シルンはまた笑いそうになり、手で口元をそっと押さえた。

「重要な会議では可能な限り話を長引かせ、意思決定を遅らせました。たとえ意思決定が決まったとしても、次の会議で決まったはずの話を蒸し返し、または関係のない話題を持ち出し円滑な進行を許しませんでした」

「聞いているだけでイライラしてくるんだが」

「その通りですよ。カンムリダ人は足を引っ張るのが――悪意を振りまくのが得意でした。有能な者にはどうでもいい仕事を、無能な者には重要な仕事を割り振り、他国の内政や外交を徐々に蝕んでいきました。そういうことに長けていたのです」

「わかった。それが他の国にバレて滅ぼされたんだろう?」

「いいえ。狡猾なカンムリダ王国は、悪事が露見してもいいように、用意周到に手配していました。滅びたのは…………始まりの勇者の仕業だったはずです」

「なんだよ、だったはずってよ。肝心なところを知らねえんじゃねえか」

「人族の国の話を、それもはるか昔に滅びた国のことを、これだけ知っているだけでどれほど凄いのかを理解できないようですね」

心外ですとばかりに、シルンがゴールを睨みつける。

「ともかく、滅びたカンムリダ王国でしたが、すべてのカンムリダ人が死んだわけではありません。その残滓はあるときは宗教団体に、またあるときは魔導に秀でた国に潜り込み暗躍してきました」

「結局、さっきの奴はそのカンムリダ王国の残党ってわけか」

「率直すぎる言い方ですが、おおむね合っています。あの者は自分のことを『放浪の救世主』『導く者』『傍観者』などと名乗り、試練と称して悪意を振りまく屑ですよ。覇王様から見つけた際は、その場で殺せと命じられています」

「なっ!? それじゃなんで見逃したんだ!!」

「落ち着きなさい。覇王様は続けてこう言いました。『少しでも敵わないと感じた際は逃げよ』とね」

「俺はあんな奴に負けねえぞ。それとあの野郎は俺たちが捜している奴に心当たりがあるような言い方だったが、まさか南に行くんじゃないだろうな?」

「馬鹿なことを。私があのような胡散臭い者の言うことを信じるとでも?」

シルンの言い方が気に食わないのか、納得がいかないゴールが詰め寄ろうとしたそのとき――夜空より轟音と共に、一羽の巨大な怪鳥が地上へ降り立つ。

シルンは怪鳥の足首につけられている木の筒より紙の束を引き抜くと、怪鳥は役目は終えたとばかりに、けたたましくひと鳴きして闇夜の空へ向かって羽ばたいていく。

「こ、これはっ」

「誰からだ?」

「覇王様からです」

ゴールもシルンも、覇王から直々の手紙に驚きを隠せない。
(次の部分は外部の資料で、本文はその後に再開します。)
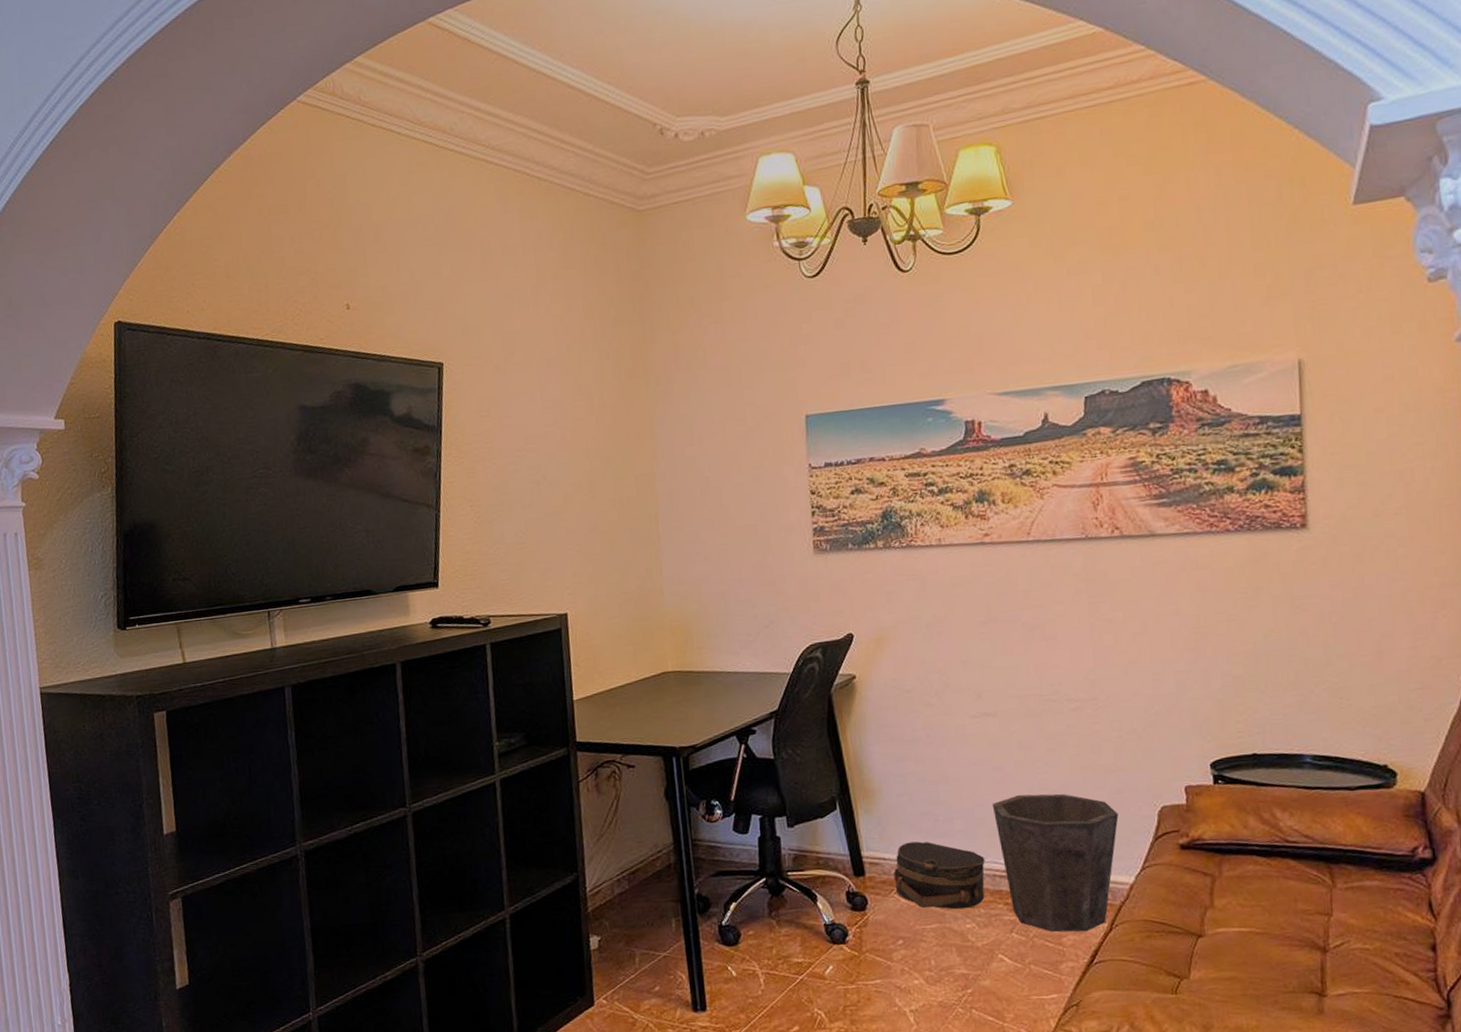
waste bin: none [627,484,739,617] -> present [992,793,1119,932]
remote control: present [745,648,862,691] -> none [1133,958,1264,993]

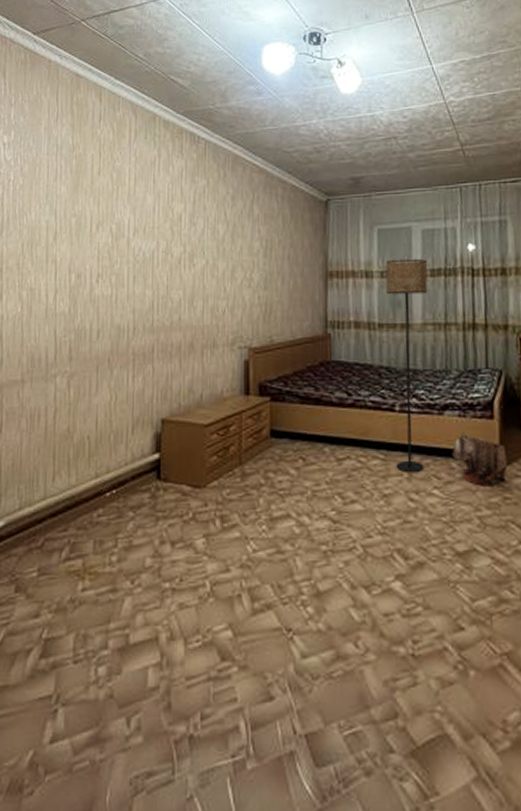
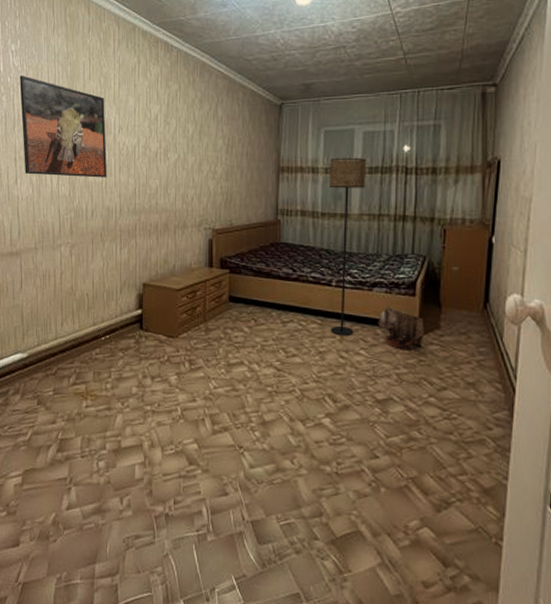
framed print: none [11,171,119,290] -> present [20,75,107,178]

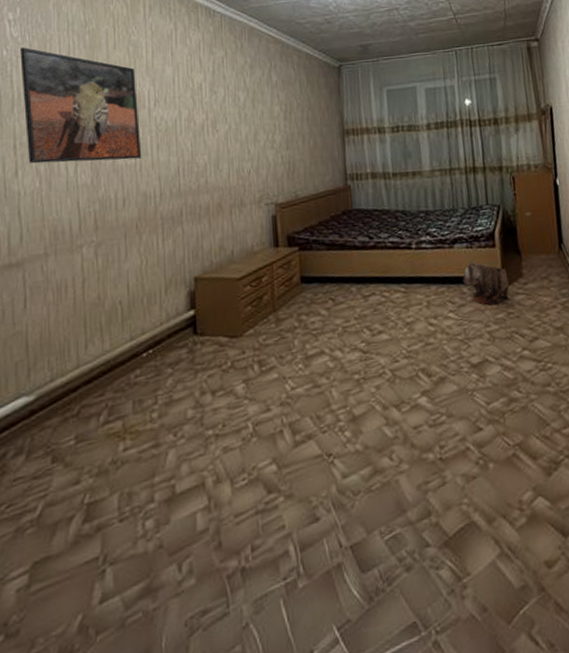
floor lamp: present [329,157,367,337] -> none [395,114,440,302]

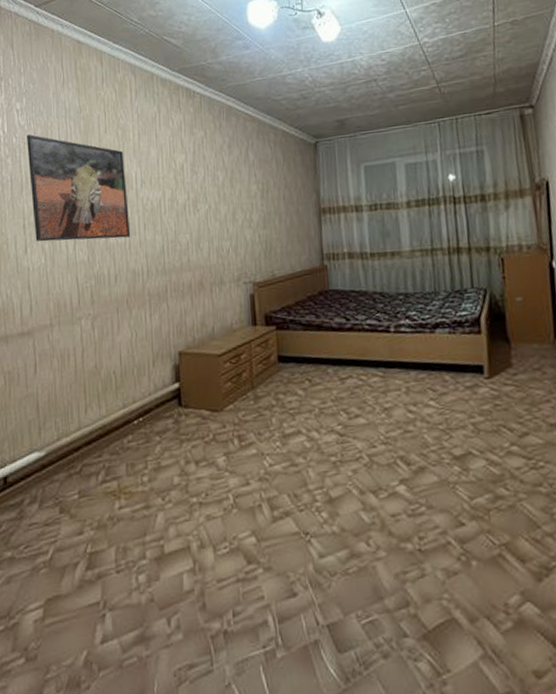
cardboard: present [463,261,510,305] -> none [445,348,497,396]

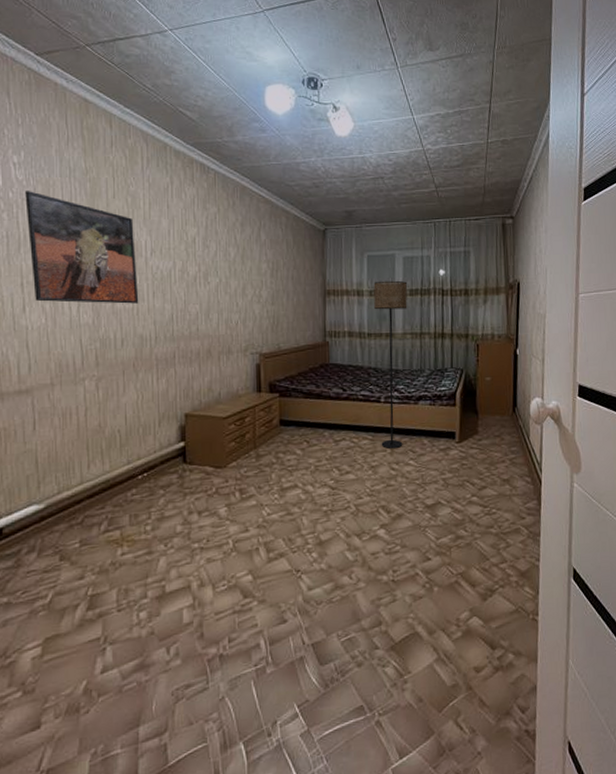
floor lamp: none [373,191,420,388] -> present [373,280,408,450]

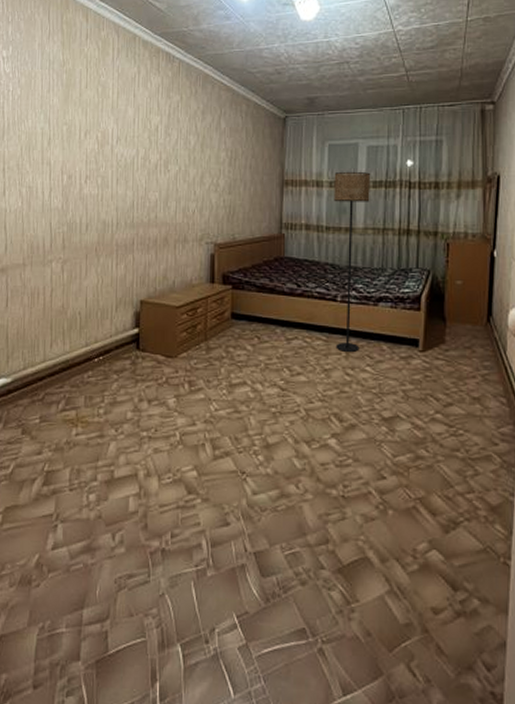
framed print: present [25,191,139,304] -> none [10,83,104,190]

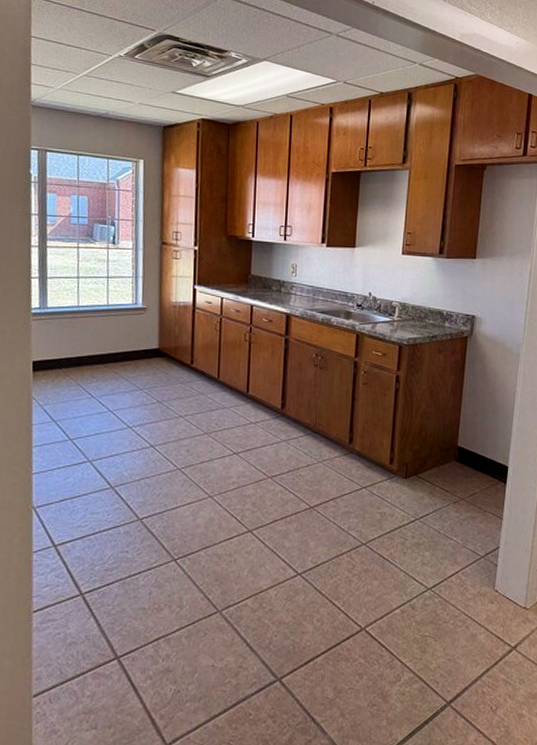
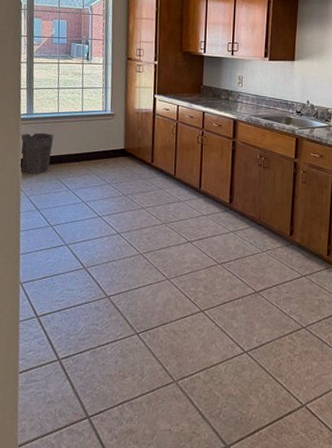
waste bin: none [31,329,73,379] -> present [20,132,54,174]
その証拠に、紙を持つシルンの手は小刻みに震えていた。それをゴールがバカにする様子もない。畏れ多いのだ。それほど覇王という存在は、二匹の間で絶対的なモノであった。

「は、覇王様はなんて?」

「ウードン王国の都市カマーに住む。ユウ・サトウなる人族の少年を連れてくるよう書かれています」

「ウードンて国はどこにあるんだ?」

「ここから 南(・) です」

「南? そりゃさっきの――」

「私たちは従うのみです」

「わかってる」

「それだけではありません。人族の国から手を出されるまでは、こちらから攻撃を仕掛けるなと……」

「はあっ? なんでだよ。ジャーダルクでは好きにしていいって――」

「覇王様のお決めになったことに不満でも?」

「――そんなことあるわけないだろ」

「よろしい。では向かいましょう」

そう言って、二匹のゴブリンはウードン王国に向かって進むのであった。

同日同時刻。

マンドーゴァ王国領土のオール平原では不死の傭兵団と連合軍との数か月にもおよぶ戦争もついに終わりを迎えようとしていた。

「おじいちゃん、あそこみたいだよ~」

「ふむ」

夜空に二つの影があった。

風の精霊の力を借りて空を飛ぶ、アーゼロッテとドルムである。

「メリちゃん、まだ生きてるかな?」

「あやつがそう簡単にくたばるタマとは思えんな」

二人は軽口を叩きながら、戦火の拡がる戦場へ飛び去っていく。